## AIM OF THE EXERCISE
The full set of entries below, restated word for word and stripped of images, is the expected result.

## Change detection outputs
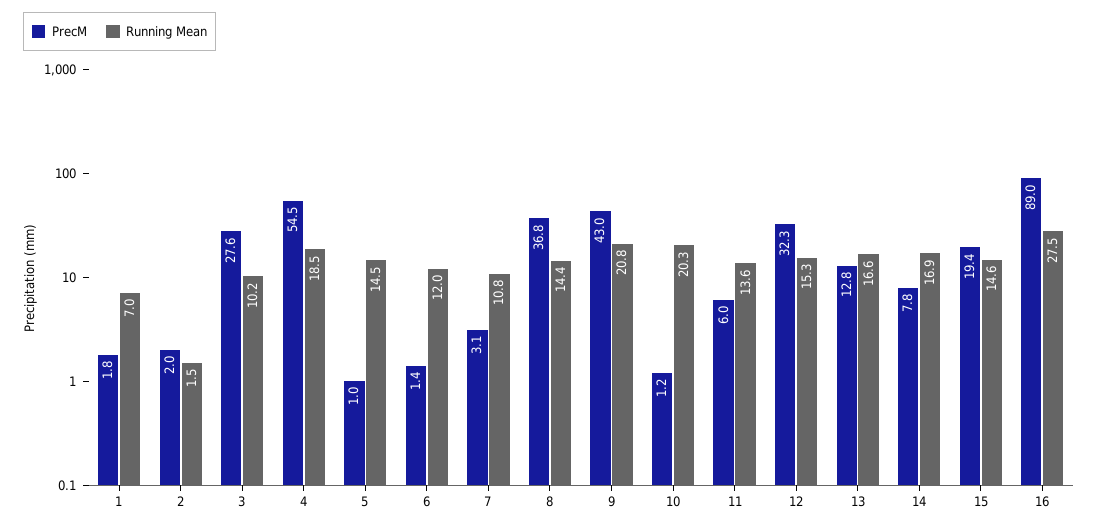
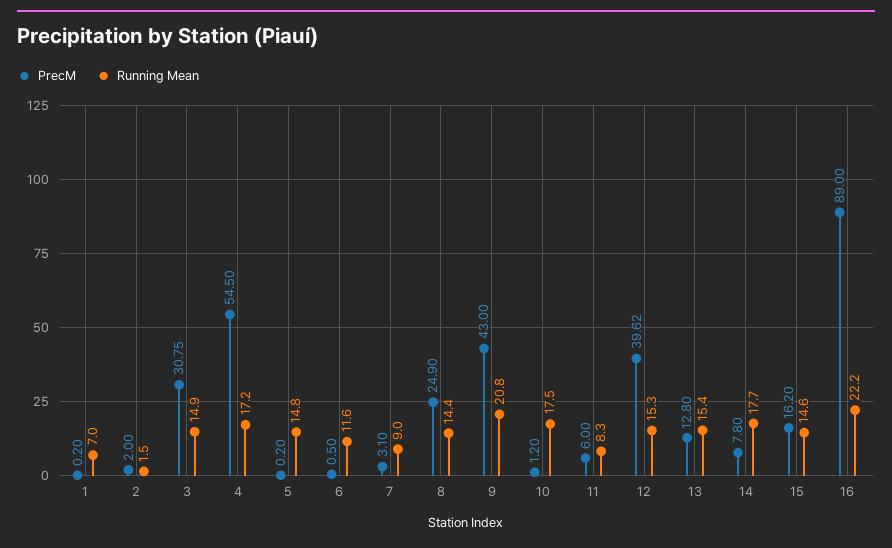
  {
    "PrecM": {
-     "1": 1.8,
+     "1": 0.2,
      "2": 2,
-     "3": 27.6,
+     "3": 30.75,
      "4": 54.5,
-     "5": 1,
+     "5": 0.2,
-     "6": 1.4,
+     "6": 0.5,
      "7": 3.1,
-     "8": 36.8,
+     "8": 24.9,
      "9": 43,
      "10": 1.2,
      "11": 6,
-     "12": 32.3,
+     "12": 39.62,
      "13": 12.8,
      "14": 7.8,
-     "15": 19.4,
+     "15": 16.2,
      "16": 89
    },
    "Running Mean": {
      "1": 7,
      "2": 1.5,
-     "3": 10.2,
+     "3": 14.9,
-     "4": 18.5,
+     "4": 17.2,
-     "5": 14.5,
+     "5": 14.8,
-     "6": 12,
+     "6": 11.6,
-     "7": 10.8,
+     "7": 9,
      "8": 14.4,
      "9": 20.8,
-     "10": 20.3,
+     "10": 17.5,
-     "11": 13.6,
+     "11": 8.3,
      "12": 15.3,
-     "13": 16.6,
+     "13": 15.4,
-     "14": 16.9,
+     "14": 17.7,
      "15": 14.6,
-     "16": 27.5
+     "16": 22.2
    }
  }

## WRITTEN RESPONSE
  {
    "PrecM": {
-     "1": 1.8,
+     "1": 0.2,
      "2": 2,
-     "3": 27.6,
+     "3": 30.75,
      "4": 54.5,
-     "5": 1,
+     "5": 0.2,
-     "6": 1.4,
+     "6": 0.5,
      "7": 3.1,
-     "8": 36.8,
+     "8": 24.9,
      "9": 43,
      "10": 1.2,
      "11": 6,
-     "12": 32.3,
+     "12": 39.62,
      "13": 12.8,
      "14": 7.8,
-     "15": 19.4,
+     "15": 16.2,
      "16": 89
    },
    "Running Mean": {
      "1": 7,
      "2": 1.5,
-     "3": 10.2,
+     "3": 14.9,
-     "4": 18.5,
+     "4": 17.2,
-     "5": 14.5,
+     "5": 14.8,
-     "6": 12,
+     "6": 11.6,
-     "7": 10.8,
+     "7": 9,
      "8": 14.4,
      "9": 20.8,
-     "10": 20.3,
+     "10": 17.5,
-     "11": 13.6,
+     "11": 8.3,
      "12": 15.3,
-     "13": 16.6,
+     "13": 15.4,
-     "14": 16.9,
+     "14": 17.7,
      "15": 14.6,
-     "16": 27.5
+     "16": 22.2
    }
  }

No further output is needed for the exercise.